* _Activity_
Produce an exact transcription of the data, with the images left out.

* _Collected material_
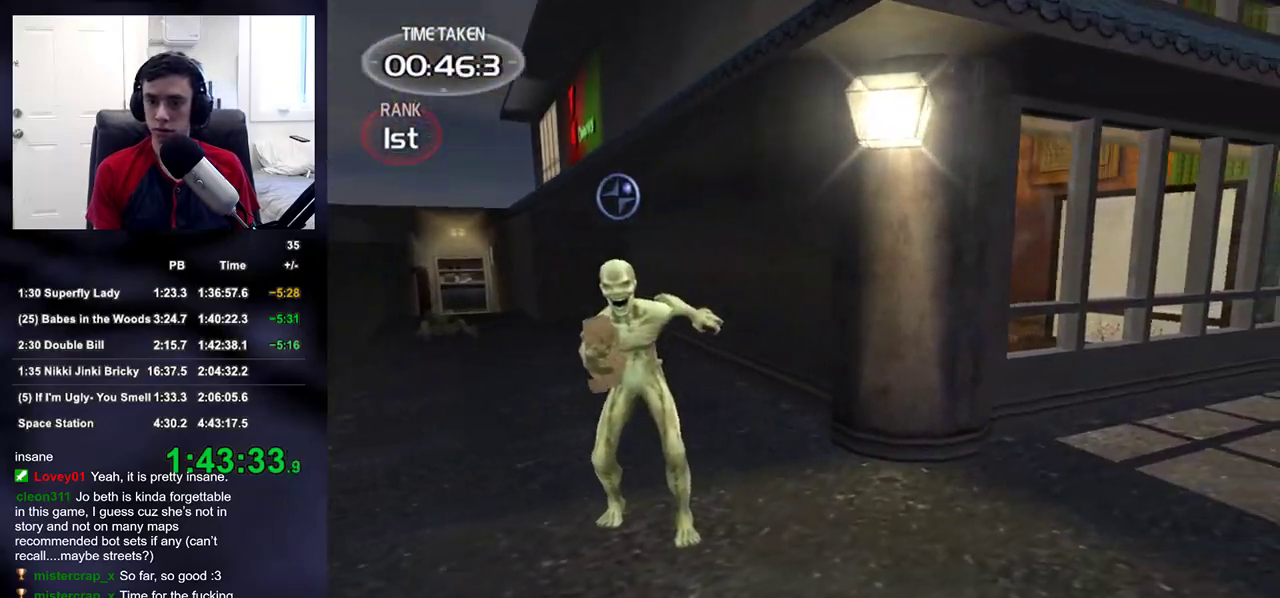
{"buttons": ["R1"], "left_stick": "right", "right_stick": "center", "events": [[33, "right_stick", "left"], [200, "left_stick", "center"], [333, "left_stick", "right"], [333, "right_stick", "center"], [450, "R1", "down"]]}
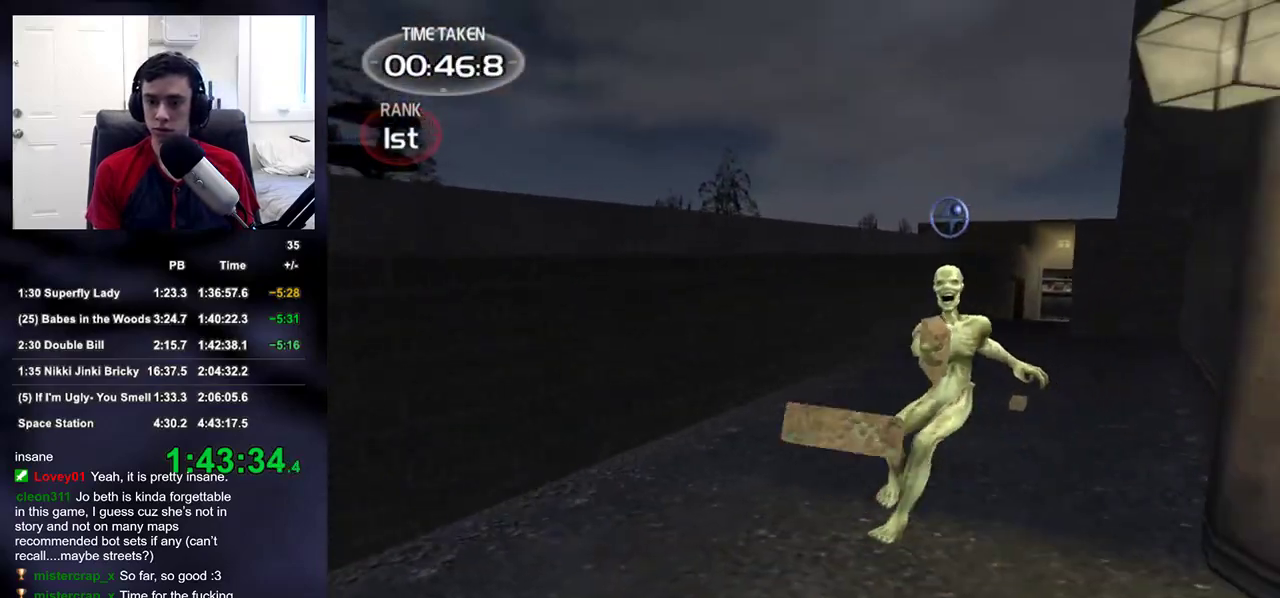
{"buttons": [], "left_stick": "up-left", "right_stick": "center", "events": [[50, "R1", "up"], [317, "right_stick", "left"], [467, "left_stick", "up-left"], [500, "right_stick", "center"]]}
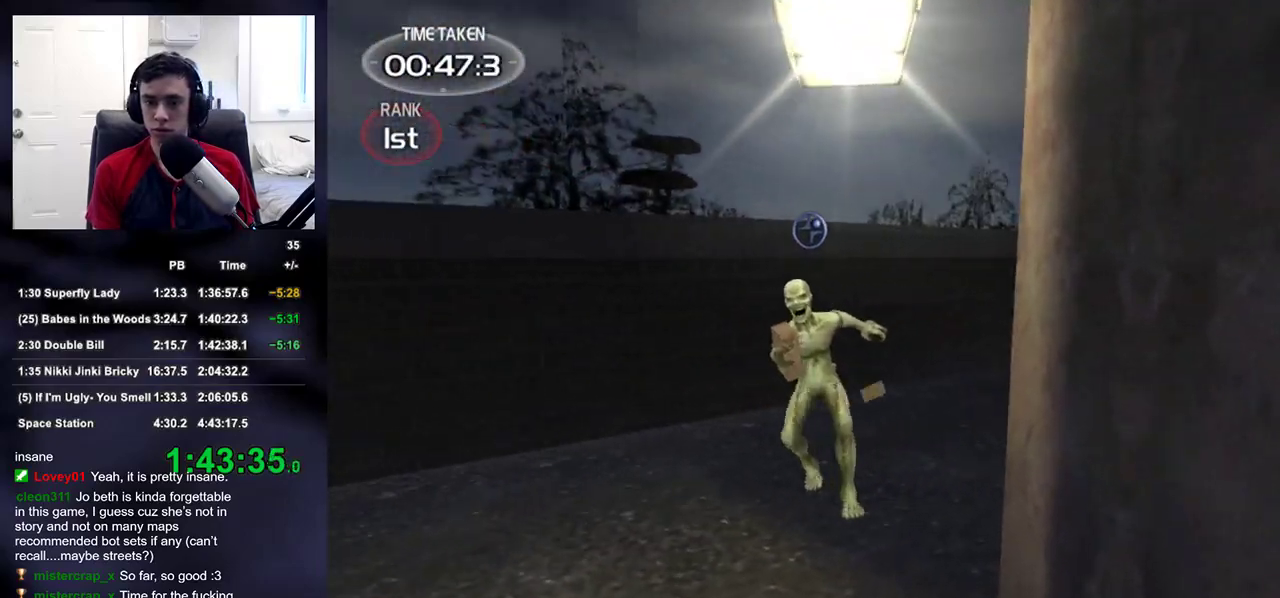
{"buttons": ["R1"], "left_stick": "left", "right_stick": "center", "events": [[200, "left_stick", "center"], [200, "right_stick", "right"], [250, "left_stick", "left"], [267, "right_stick", "center"], [450, "R1", "down"]]}
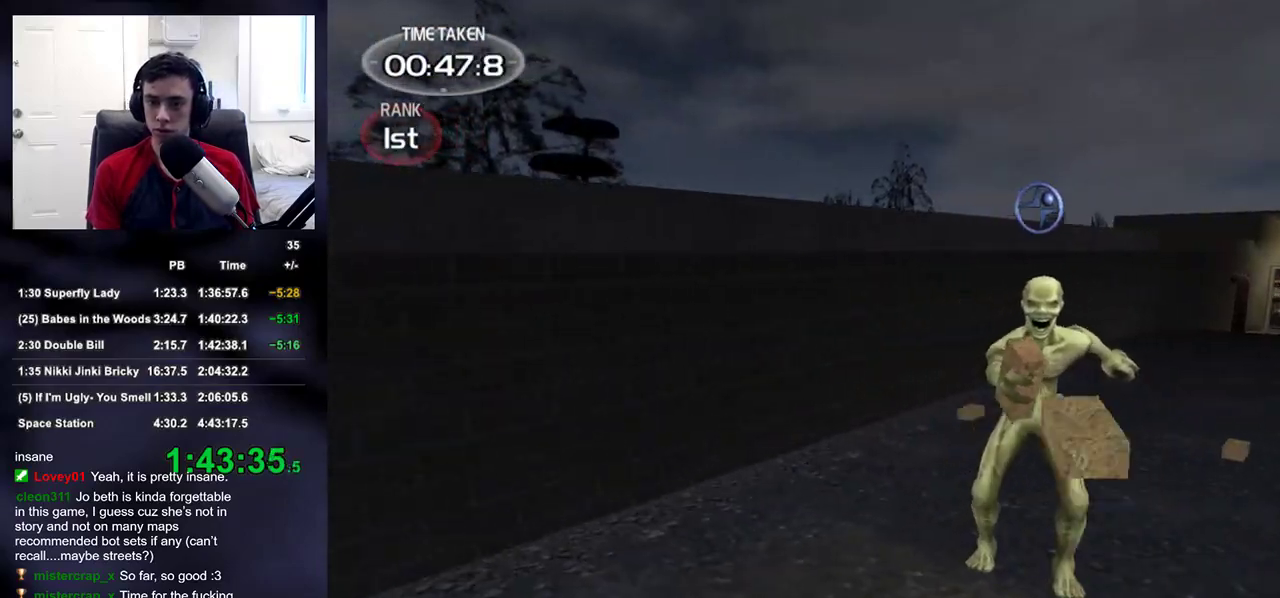
{"buttons": [], "left_stick": "left", "right_stick": "center", "events": [[50, "right_stick", "right"], [67, "R1", "up"], [417, "right_stick", "center"]]}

* _Answer_
{"buttons": ["R1"], "left_stick": "right", "right_stick": "center", "events": [[33, "right_stick", "left"], [200, "left_stick", "center"], [333, "left_stick", "right"], [333, "right_stick", "center"], [450, "R1", "down"]]}
{"buttons": [], "left_stick": "up-left", "right_stick": "center", "events": [[50, "R1", "up"], [317, "right_stick", "left"], [467, "left_stick", "up-left"], [500, "right_stick", "center"]]}
{"buttons": ["R1"], "left_stick": "left", "right_stick": "center", "events": [[200, "left_stick", "center"], [200, "right_stick", "right"], [250, "left_stick", "left"], [267, "right_stick", "center"], [450, "R1", "down"]]}
{"buttons": [], "left_stick": "left", "right_stick": "center", "events": [[50, "right_stick", "right"], [67, "R1", "up"], [417, "right_stick", "center"]]}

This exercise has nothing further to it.